Even before he was sentenced, though, friends and associates of Christie came forward to testify under oath that Christie had confessed the crime to them. No matter. Sterling went to prison and Christie went free—soon to murder Kali Ann Poulton, who was 4.
That’s the thing about wrongful conviction. Not only does it put innocent people in prison, but it leaves the real criminals free to commit more crimes. That’s what happened in Buffalo, when Anthony Capozzi was wrongfully convicted as the “Delaware Park rapist.” That left the real criminal, Altemio Sanchez, free to begin his career as the Bike Path killer.
It’s possible to forgive police and prosecutors for getting it wrong with Sterling and Capozzi and others. DNA testing wasn’t available and the concept of the false confession was too preposterous to consider.

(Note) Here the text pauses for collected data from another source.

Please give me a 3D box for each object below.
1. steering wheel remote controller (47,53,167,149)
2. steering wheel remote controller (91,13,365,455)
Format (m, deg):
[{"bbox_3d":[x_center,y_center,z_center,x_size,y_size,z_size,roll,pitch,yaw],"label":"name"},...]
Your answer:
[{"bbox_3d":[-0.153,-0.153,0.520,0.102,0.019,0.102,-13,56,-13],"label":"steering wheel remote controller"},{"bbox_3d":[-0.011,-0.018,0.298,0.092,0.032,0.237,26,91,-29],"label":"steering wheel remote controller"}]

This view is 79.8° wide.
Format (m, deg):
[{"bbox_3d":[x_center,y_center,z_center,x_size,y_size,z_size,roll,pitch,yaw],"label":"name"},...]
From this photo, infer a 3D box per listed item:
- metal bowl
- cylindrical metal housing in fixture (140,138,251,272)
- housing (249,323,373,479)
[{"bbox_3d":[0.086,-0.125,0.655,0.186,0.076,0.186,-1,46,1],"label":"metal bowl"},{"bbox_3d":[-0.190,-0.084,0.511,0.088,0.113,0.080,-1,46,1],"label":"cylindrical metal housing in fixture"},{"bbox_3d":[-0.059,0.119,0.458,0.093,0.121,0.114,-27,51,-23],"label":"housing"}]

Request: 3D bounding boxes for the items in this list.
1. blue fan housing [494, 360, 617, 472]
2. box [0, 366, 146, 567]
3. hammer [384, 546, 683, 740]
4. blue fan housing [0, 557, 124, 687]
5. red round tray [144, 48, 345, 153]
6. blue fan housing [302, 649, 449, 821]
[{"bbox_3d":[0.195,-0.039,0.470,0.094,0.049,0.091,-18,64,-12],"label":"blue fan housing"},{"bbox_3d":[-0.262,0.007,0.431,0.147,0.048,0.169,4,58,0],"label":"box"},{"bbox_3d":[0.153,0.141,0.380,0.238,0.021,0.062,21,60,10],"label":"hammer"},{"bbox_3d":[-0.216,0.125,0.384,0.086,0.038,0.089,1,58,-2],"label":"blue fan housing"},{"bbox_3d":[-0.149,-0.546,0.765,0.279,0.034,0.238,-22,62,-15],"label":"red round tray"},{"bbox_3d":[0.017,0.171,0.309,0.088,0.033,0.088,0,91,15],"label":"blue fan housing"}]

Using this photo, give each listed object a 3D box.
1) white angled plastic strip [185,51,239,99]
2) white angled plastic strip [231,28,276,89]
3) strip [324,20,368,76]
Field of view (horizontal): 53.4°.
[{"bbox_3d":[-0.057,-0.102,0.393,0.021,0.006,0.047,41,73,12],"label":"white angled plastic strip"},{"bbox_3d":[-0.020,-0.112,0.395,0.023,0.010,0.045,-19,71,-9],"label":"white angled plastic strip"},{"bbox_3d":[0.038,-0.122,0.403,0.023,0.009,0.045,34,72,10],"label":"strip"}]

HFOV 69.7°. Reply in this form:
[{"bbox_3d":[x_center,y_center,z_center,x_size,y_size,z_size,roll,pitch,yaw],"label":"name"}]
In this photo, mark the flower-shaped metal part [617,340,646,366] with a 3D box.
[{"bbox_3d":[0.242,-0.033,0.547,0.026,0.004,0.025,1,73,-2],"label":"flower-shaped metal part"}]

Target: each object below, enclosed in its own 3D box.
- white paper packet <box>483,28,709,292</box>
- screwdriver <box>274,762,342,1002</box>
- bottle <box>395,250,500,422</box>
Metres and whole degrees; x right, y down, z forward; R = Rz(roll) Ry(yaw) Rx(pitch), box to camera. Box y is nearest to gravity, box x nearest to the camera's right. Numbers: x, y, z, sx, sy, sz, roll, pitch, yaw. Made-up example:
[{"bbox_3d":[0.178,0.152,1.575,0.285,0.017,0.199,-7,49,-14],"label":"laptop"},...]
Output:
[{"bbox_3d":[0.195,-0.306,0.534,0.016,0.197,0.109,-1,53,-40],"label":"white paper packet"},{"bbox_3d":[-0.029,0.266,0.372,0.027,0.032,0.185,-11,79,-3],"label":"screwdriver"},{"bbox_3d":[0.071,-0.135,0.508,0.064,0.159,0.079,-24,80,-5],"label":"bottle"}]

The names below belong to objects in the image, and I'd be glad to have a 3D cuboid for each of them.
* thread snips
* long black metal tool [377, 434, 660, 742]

But forgiveness has its limits. Police and prosecutors should be at the forefront of those advocating for reforms. Inaction by the Legislature all but ensures there will be more Bike Path killers, more Kali Ann Poultons.
The problems with wrongful conviction aren’t secret. False confessions, such as Sterling’s, are more common than most people would think. Exhaustion, mental illness and addiction can play a role in producing them. Videotaped interrogations, supported by increasing numbers of police officers, would diminish that problem.
False identifications are shockingly common. That’s how Capozzi was ensnared in a crime he had nothing to do with. He looked a little like Sanchez at the time, but often enough, victims are persuaded to identify suspects that look nothing like the criminal they initially described. In states that care about protecting the innocent and convicting the guilty, procedures have been updated to diminish the chances of a false identification.
It is disturbing—criminal, really—that New York has not taken this problem seriously. It has to start now. Kali Ann Poulton’s blood may not be on the hands of state legislators, but some other innocent victim’s will be unless they act.